====== Incident Handling ======

There is an emergency plan who is responsible for handling incidents during the given week in https://docs.google.com/spreadsheets/d/11oJ5IeFDJ_d4FGLNWdWtcMBWudWBqfGXMyzXy_u-hio/edit#gid=0

The “alerts” slack channel is used to issue (fatal) errors that needs to be analyzed. The only exception is “krawla-qa-service” since this is emitted by the krawla QA and is not really an alert that can be handled.


===== Alerting =====

There are different ways to send an alert. We have a slack hook that can be used to directly send errors by a service, but there are also alerting scripts.

<code>
dev01:~/bin/v5_slack_monitoring.py
</code>
contains a list of critical services that are directly monitored via /health or some other command, for database for instance.


==== Responsibilities ====

An incident handler has to monitor the alerts channel for errors during the workday (8h). In the emergency plan there are contacts in case of an incident that affects services visible by customers outside working hours. Corpex is responsible for hosted services, while the handler is responsible for our docker services.

Since we have a lot of services, it is hard to keep track of all of them. But nevertheless, even if the handler is not familiar with a service that emitted an alert, something has to be done!

Steps: - Find out where the service is running (log message) - Find out what kind of service it is (docker ps, map port) - Take a look into the recent logs (docker logs)

If no technical contact for the service is okay a fallback is always to restart the container - docker restart name_of_container

If this does not fix the problem, the goal should be to isolate the problem: - an external service that is required does not respond - check that free hard disk space / RAM - an exception might contain a reference to the code / function / line

It is always useful to identify the git repository of the service, since the README might give hints on issue and what to do in such cases.

The last functional step before an incident can be closed is to “ping” the service again, either by directly connecting to it or using the /health endpoint.

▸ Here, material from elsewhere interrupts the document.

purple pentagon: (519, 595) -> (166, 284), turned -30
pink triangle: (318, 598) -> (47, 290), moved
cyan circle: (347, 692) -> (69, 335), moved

At the end of the process, the incident must be documented in the dokuwiki: <http://dokuwiki.picalike.corpex-kunden.de/incidents>


=== Examples of alerts ===

In general it might be useful to consult the Grafana monitoring to see if there are spikes in the CPU / RAM / IO usage at the time of the alert.

(1)

<code>
ERROR http://sandy.picalike.corpex-kunden.de:8042 down: http://sandy.picalike.corpex-kunden.de:8042/health returned status code 500
ERROR http://dev01.picalike.corpex-kunden.de:3000 down: http://dev01.picalike.corpex-kunden.de:3000/health returned status code 500
</code>
or

(2)

<code>
sandy.picalike.corpex-kunden.de]: http://localhost:10007/person/detector: no response -> removed
extractor from the missing worker
</code>
How to read this format? It is not unified, but should always contain those information: - The full hostname the service is running on - The port of the service if possible - A textual summary of the problem, or at least the status

For incident (1) we can see that two hosts are involved: sandy and dev01, also the ports of the services are present: 8042, 3000.

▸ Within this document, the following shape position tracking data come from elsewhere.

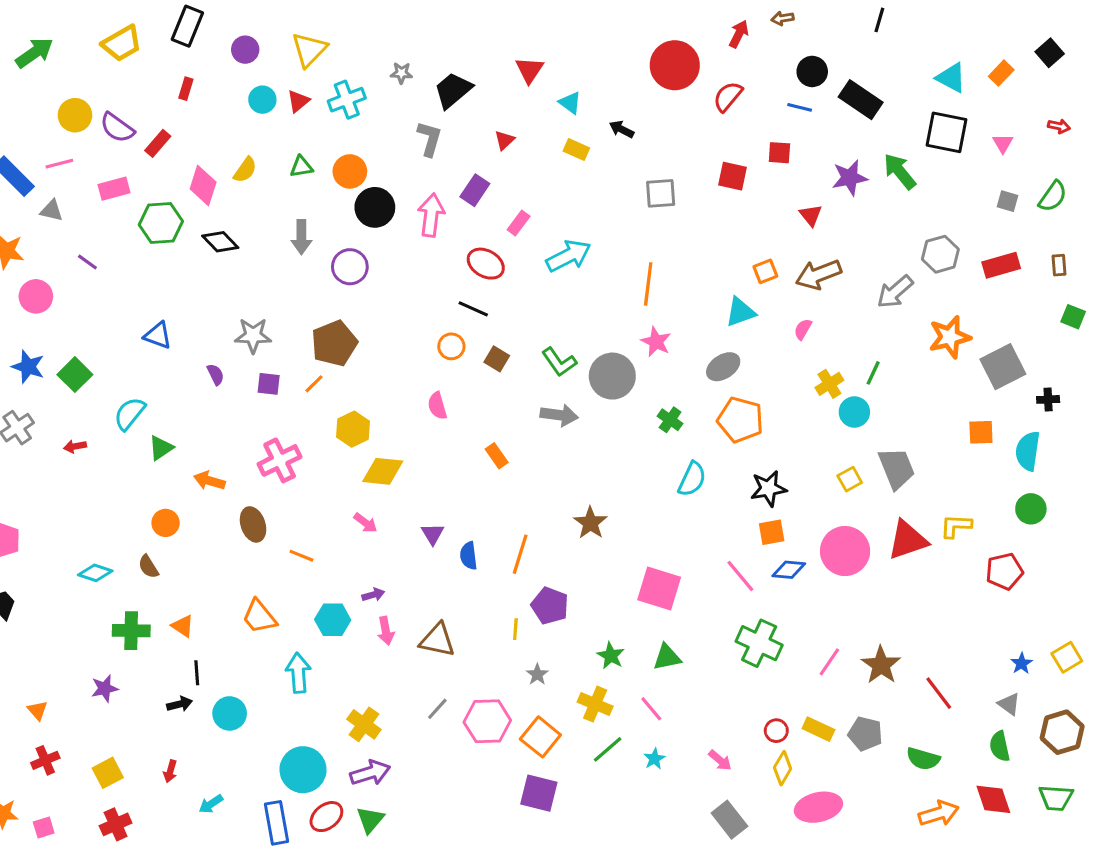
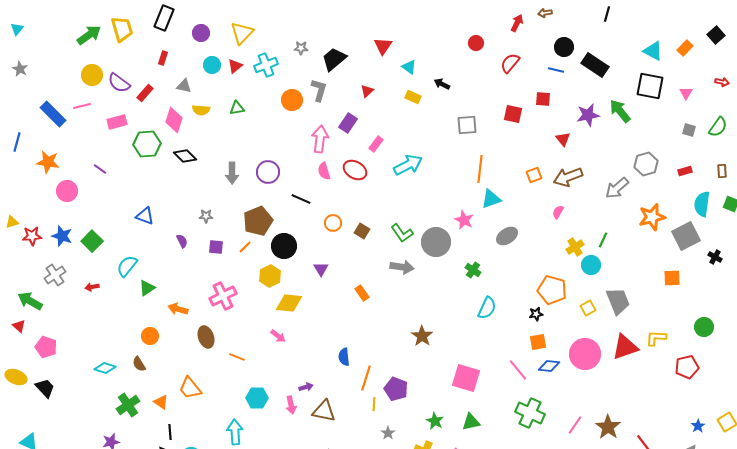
yellow trapezoid: (122, 43) -> (122, 29), turned -76
green arrow: (34, 53) -> (89, 35), moved
red circle: (675, 65) -> (476, 43), size x0.5
yellow semicircle: (245, 170) -> (201, 110), turned 60
orange circle: (350, 171) -> (292, 100), moved
black circle: (375, 207) -> (284, 246), moved
gray triangle: (52, 210) -> (184, 86), moved
gray arrow: (301, 237) -> (232, 173), moved
red rectangle: (1001, 265) -> (685, 171), size x0.6
orange line: (648, 284) -> (480, 169), moved
black line: (473, 309) -> (301, 199), moved
cyan triangle: (740, 312) -> (491, 199), moved
gray star: (253, 335) -> (206, 216), size x0.6
black cross: (1048, 399) -> (715, 257), turned 32
pink semicircle: (437, 406) -> (324, 171), moved
orange pentagon: (740, 420) -> (552, 290), moved
cyan semicircle: (1028, 451) -> (702, 204), moved
black star: (768, 489) -> (536, 314), size x0.6
purple triangle: (433, 534) -> (321, 269), moved
orange line: (520, 554) -> (366, 378), moved
purple arrow: (373, 595) -> (306, 387), moved
orange trapezoid: (259, 617) -> (190, 388), moved
green cross: (131, 631) -> (128, 405), turned -35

How to get more information?

Login to the specific machine and use

<code>
docker ps |grep port
</code>
this will give you the affected service

How to get the logs? After you have the responsible docker container, you can use

<code>
docker logs --tail 1000 -tf name_of_container
</code>
this will likely give you a hint, maybe an exception or the error log.

For system services, the responsible devops might be the guy at corpex. Like the “global” MongoDB servers. The logs at /var/log/ are usually not readable for all developers.